China’s measures are not only protecting its people, but also protecting the people in the whole world, he said.
Hailing the high speed and massive scale of China’s moves are rarely seen in the world, Tedros said it showed China’s efficiency and the advantages of China’s system. The experience of China is worth learning for other countries, he said, adding that he believes the measures China has taken will effectively control and finally prevail over the epidemic.
The WHO firmly supports China’s measures against the epidemic and stands ready to enhance cooperation with China and provide all necessary assistance, Tedros said. He said the WHO will make assessment based on science and facts, and opposes overreaction and groundless accusations.
The WHO speaks highly of China’s major role in and great contribution to the cause of global public health, and is ready to further conduct strategic cooperation with China, said Tedros.
Now ponder that Australia’s Chief Medical Officer — Prof Brendan Murphy — told us we should keep our borders open last week because the WHO advised it was better.

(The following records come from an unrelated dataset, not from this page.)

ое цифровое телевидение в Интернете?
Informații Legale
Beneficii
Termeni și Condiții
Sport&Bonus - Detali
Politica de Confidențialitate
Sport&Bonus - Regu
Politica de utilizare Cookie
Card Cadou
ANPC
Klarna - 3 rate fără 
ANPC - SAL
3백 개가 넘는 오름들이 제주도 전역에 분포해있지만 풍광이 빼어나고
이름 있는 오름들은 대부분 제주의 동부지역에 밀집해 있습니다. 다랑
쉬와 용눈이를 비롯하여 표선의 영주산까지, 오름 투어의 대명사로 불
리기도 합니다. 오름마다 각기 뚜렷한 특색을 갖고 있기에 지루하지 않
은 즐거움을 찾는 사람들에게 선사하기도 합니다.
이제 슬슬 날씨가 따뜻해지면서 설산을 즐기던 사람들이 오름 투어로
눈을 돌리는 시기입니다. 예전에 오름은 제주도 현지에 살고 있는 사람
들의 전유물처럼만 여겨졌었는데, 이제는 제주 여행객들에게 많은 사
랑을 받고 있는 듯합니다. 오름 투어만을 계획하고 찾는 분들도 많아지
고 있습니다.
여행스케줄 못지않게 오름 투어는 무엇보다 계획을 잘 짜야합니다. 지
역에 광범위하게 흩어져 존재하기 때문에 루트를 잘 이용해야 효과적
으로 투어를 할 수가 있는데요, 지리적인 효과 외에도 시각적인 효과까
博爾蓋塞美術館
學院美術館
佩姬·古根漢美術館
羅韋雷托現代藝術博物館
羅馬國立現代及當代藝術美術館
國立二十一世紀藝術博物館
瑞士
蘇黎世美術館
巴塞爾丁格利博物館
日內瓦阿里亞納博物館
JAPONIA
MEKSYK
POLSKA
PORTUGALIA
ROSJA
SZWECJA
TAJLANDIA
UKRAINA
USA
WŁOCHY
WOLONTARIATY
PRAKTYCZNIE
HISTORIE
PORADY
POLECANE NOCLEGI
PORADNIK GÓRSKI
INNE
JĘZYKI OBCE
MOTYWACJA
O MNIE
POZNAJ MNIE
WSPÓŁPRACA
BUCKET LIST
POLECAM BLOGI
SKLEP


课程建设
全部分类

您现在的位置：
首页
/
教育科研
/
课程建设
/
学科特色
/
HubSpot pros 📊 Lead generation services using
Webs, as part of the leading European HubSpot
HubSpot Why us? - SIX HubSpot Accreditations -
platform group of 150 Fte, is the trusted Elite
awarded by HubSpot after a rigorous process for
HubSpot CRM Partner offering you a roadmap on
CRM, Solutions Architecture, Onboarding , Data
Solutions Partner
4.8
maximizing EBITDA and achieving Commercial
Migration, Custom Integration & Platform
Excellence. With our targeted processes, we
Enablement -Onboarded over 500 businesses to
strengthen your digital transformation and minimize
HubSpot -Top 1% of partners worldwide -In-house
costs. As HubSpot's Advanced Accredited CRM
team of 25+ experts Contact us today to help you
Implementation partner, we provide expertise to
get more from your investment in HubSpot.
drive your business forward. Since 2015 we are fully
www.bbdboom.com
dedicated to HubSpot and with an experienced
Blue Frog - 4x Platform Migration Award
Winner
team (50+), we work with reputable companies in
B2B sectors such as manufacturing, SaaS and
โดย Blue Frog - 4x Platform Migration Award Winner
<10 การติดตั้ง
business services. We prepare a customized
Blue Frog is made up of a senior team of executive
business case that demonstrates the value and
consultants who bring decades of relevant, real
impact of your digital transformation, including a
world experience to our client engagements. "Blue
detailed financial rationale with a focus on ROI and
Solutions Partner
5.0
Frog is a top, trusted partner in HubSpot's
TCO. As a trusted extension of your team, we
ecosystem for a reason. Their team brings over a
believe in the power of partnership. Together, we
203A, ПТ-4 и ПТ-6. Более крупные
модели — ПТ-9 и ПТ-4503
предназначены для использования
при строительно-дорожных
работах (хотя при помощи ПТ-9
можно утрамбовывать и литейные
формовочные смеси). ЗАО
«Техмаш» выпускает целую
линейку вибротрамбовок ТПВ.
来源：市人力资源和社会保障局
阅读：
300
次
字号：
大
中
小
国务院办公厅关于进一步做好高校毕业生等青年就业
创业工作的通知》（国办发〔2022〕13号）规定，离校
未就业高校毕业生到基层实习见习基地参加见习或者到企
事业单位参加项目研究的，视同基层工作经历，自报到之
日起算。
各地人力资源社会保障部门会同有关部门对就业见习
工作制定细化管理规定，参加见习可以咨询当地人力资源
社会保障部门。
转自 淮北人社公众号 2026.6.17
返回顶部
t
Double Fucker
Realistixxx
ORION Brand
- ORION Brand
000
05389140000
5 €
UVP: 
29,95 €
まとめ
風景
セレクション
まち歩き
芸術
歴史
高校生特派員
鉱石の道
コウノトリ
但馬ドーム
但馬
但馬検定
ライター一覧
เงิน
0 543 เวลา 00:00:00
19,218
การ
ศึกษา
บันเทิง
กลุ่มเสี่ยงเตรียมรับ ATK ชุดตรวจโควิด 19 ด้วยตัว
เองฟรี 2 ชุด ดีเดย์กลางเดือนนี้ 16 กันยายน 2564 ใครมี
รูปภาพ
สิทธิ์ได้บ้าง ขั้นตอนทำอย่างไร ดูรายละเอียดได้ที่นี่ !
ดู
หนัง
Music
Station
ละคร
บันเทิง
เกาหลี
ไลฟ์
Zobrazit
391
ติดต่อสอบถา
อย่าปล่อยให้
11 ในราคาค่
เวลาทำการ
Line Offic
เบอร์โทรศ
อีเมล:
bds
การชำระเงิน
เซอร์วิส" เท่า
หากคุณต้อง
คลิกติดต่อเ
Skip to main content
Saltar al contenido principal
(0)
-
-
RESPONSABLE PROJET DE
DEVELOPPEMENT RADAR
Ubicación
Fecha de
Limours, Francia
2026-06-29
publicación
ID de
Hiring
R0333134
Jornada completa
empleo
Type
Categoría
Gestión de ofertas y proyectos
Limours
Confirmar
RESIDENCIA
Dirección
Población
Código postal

The ABC didn’t ask him any hard questions on that either. Should we be getting advice from the former Ethiopian Foreign Minister of a government that borrowed billions from China?
Last Thursday Prof Murphy was explaining how there was no evidence of transmission from human to human “in this country” as if the virus touring downunder might not do the exact same kind of transmission as the Chinese one.
Protecting Australia amounted to teams jumping on planes with thermometers and brochures and hoping anyone who was infected, but didn’t know it, would be nice enough not to share their germs. It’s pathetic:
…every flight from China now is being met by border security officers who are going on the plane and distributing information to every passenger trying to identify any unwell passengers. The airlines are also required to identify any unwell passengers and if they are unwell, there’s a process of screening them. Every passenger on those flights from China is given an information sheet in Chinese and Mandarin, sorry, Mandarin and English and told to undertake, to watch themselves, and to contact their doctor or their emergency department should they develop symptoms over the following 14 days. In addition, because there are some people who could come from China via other countries, and other ports within 14 days, we are now making announcements in the arrivals halls of airports, again in English and Mandarin, pointing out that anyone who may have come from China from whatever flight or whatever port they’re on, pointing out the risks and identifying that there is printed material available for them to collect at the airport if they have come from China so that all of the people who may have come from China can get that information. Again, we have no evidence there’s a risk to the Australian public. There’s no human to human transmission that’s been identified in this country.
Australians are the masters of quarantine — we stop visitors with wooden sticks, but not novel diseases. Last week it was harder to bring in cut-flowers to Australia than to import a deadly new human virus with no known cure.
Sack Tedros Adhanom
There’s a petition to sack Tedros Adhanom which started last week and already has 135,000 signatures. Among his other achievements, by the way, he’s the man who appointed Robert Mugabe as the Goodwill Ambassador for the WHO.
Not only do we not need Tedros Adhanom, we don’t need the WHO, The UN, or The ABC and BBC either. None of them were serving Australians, Brits, or Americans, or even Ethiopians. How many will now succumb to Coronavirus that might have been saved?